_ASSIGNED TASK_: Would you repeat each line below exactly, without the pictures?

**** DATA FOR PROCESSING

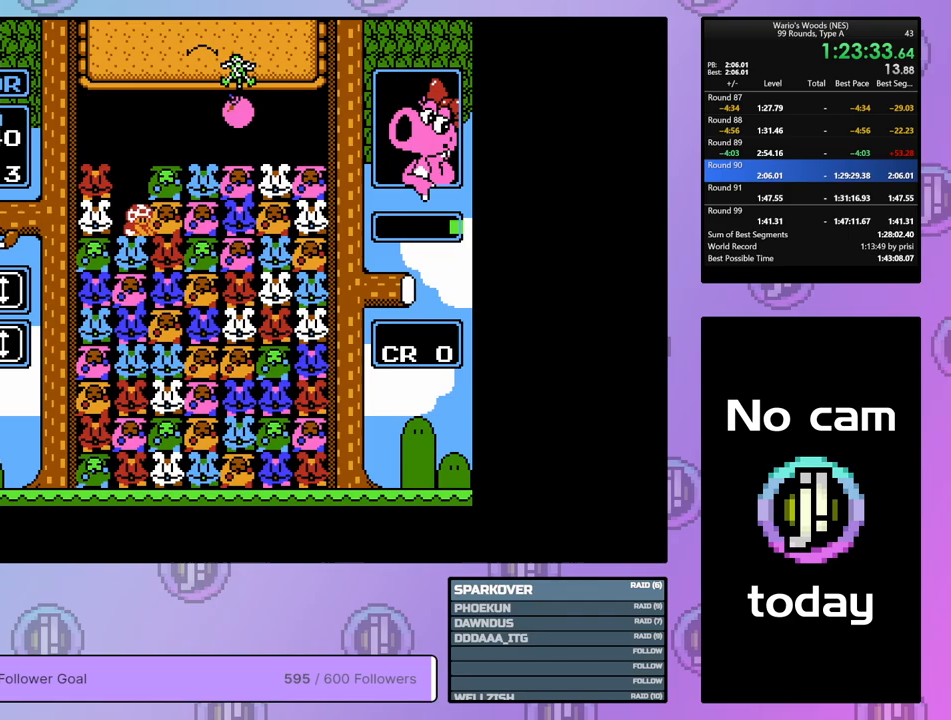
{"buttons": ["DPAD_LEFT"], "events": [[100, "A", "up"], [283, "DPAD_RIGHT", "down"], [350, "DPAD_RIGHT", "up"], [467, "DPAD_LEFT", "down"]]}
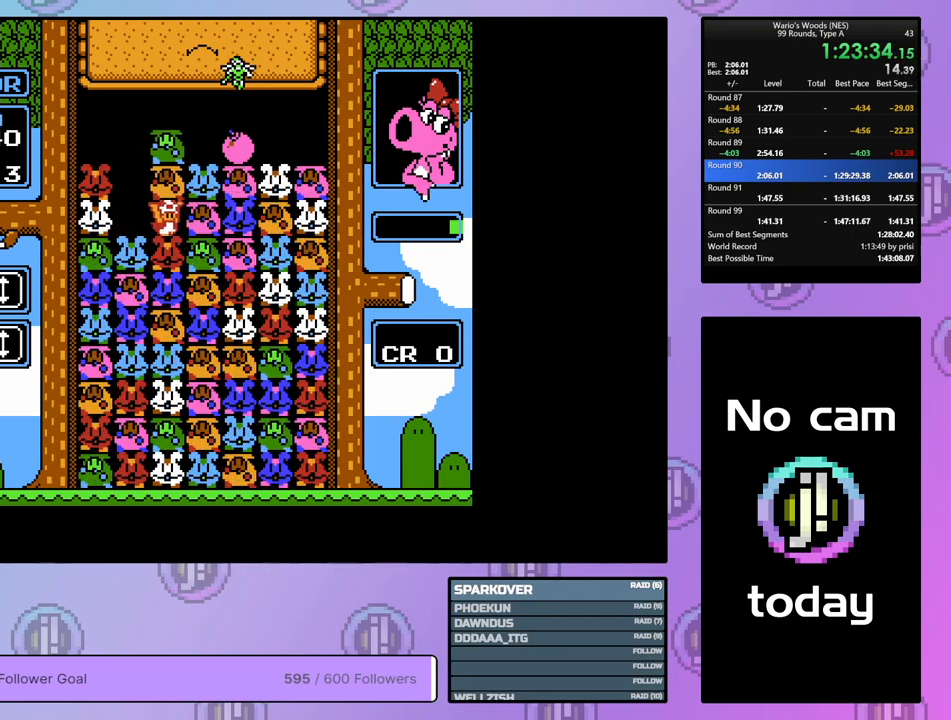
{"buttons": ["DPAD_RIGHT"], "events": [[67, "DPAD_LEFT", "up"], [183, "A", "down"], [333, "A", "up"], [333, "DPAD_RIGHT", "down"]]}
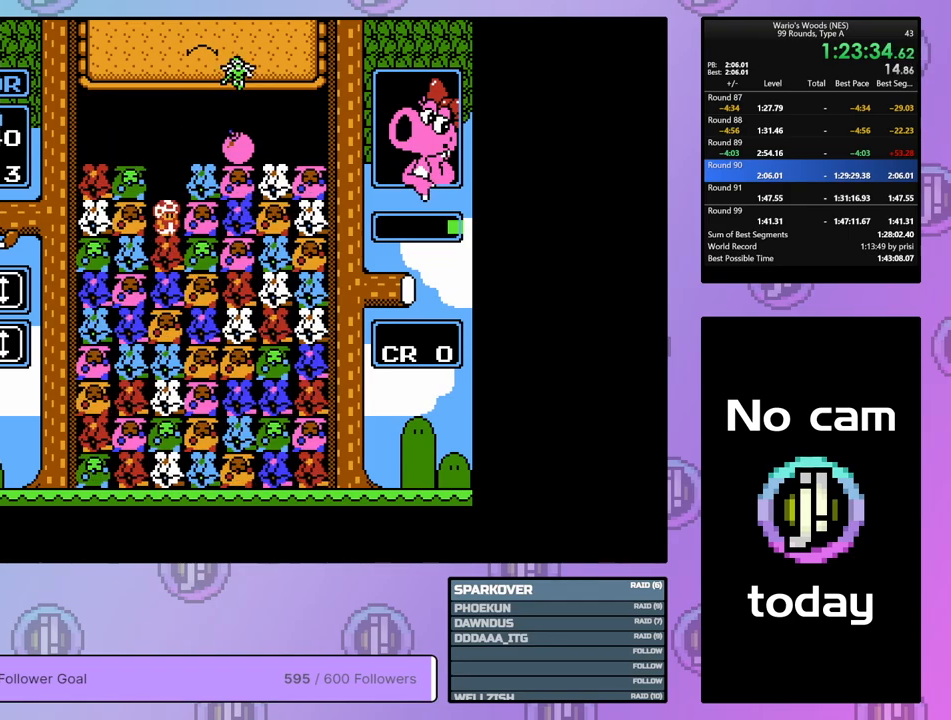
{"buttons": ["DPAD_UP"], "events": [[317, "B", "down"], [383, "DPAD_RIGHT", "up"], [467, "B", "up"], [500, "DPAD_UP", "down"]]}
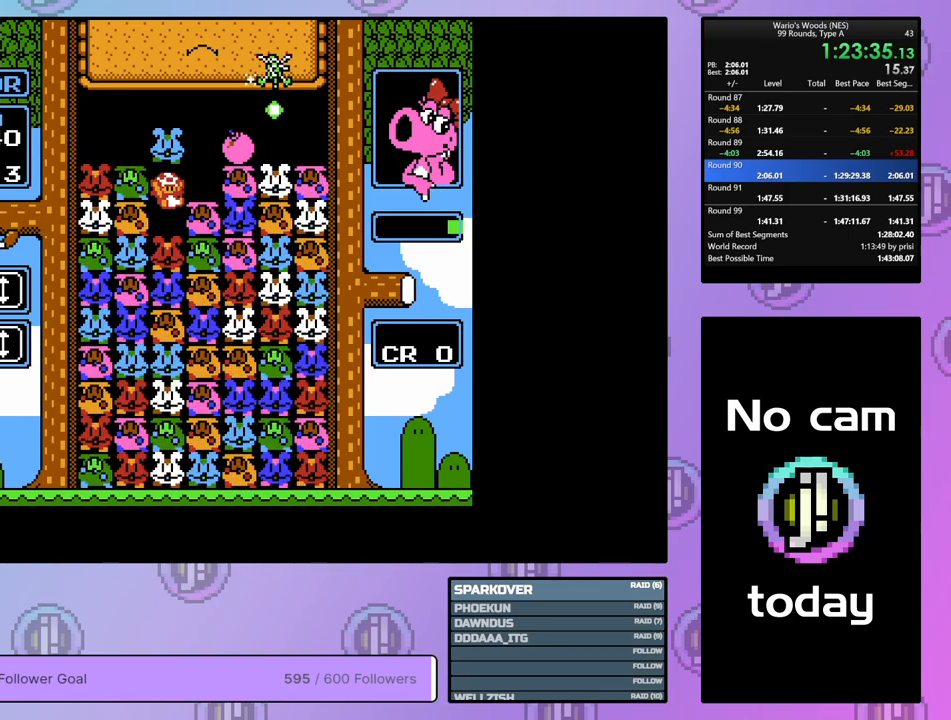
{"buttons": ["DPAD_RIGHT"], "events": [[233, "DPAD_UP", "up"], [300, "DPAD_RIGHT", "down"]]}
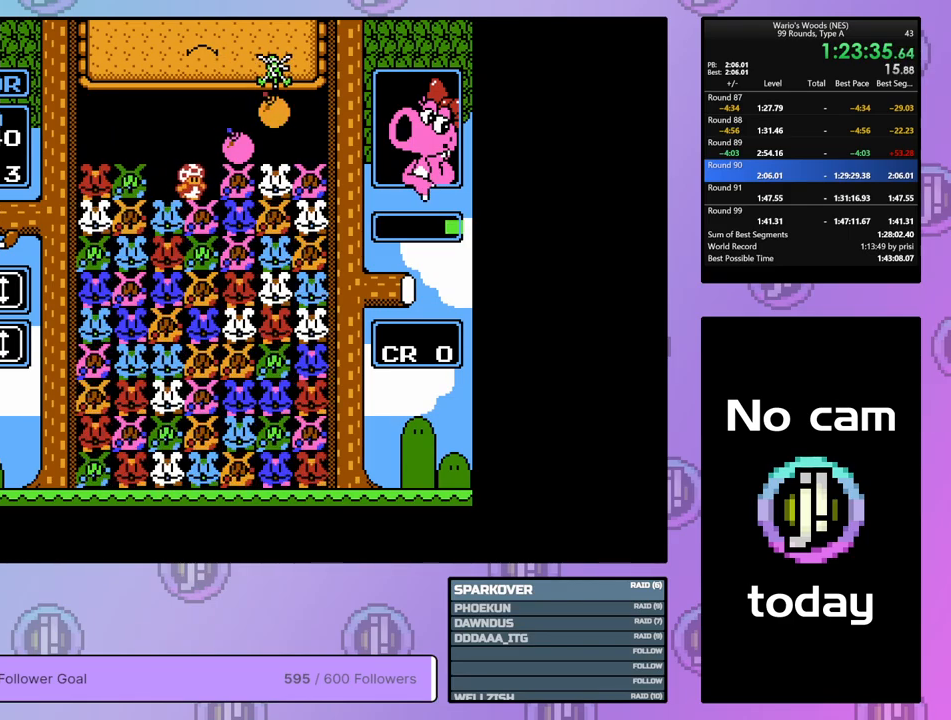
{"buttons": ["DPAD_LEFT"], "events": [[100, "B", "down"], [117, "DPAD_RIGHT", "up"], [200, "B", "up"], [300, "DPAD_LEFT", "down"]]}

********

_RESPONSE BOX_:
{"buttons": ["DPAD_LEFT"], "events": [[100, "A", "up"], [283, "DPAD_RIGHT", "down"], [350, "DPAD_RIGHT", "up"], [467, "DPAD_LEFT", "down"]]}
{"buttons": ["DPAD_RIGHT"], "events": [[67, "DPAD_LEFT", "up"], [183, "A", "down"], [333, "A", "up"], [333, "DPAD_RIGHT", "down"]]}
{"buttons": ["DPAD_UP"], "events": [[317, "B", "down"], [383, "DPAD_RIGHT", "up"], [467, "B", "up"], [500, "DPAD_UP", "down"]]}
{"buttons": ["DPAD_RIGHT"], "events": [[233, "DPAD_UP", "up"], [300, "DPAD_RIGHT", "down"]]}
{"buttons": ["DPAD_LEFT"], "events": [[100, "B", "down"], [117, "DPAD_RIGHT", "up"], [200, "B", "up"], [300, "DPAD_LEFT", "down"]]}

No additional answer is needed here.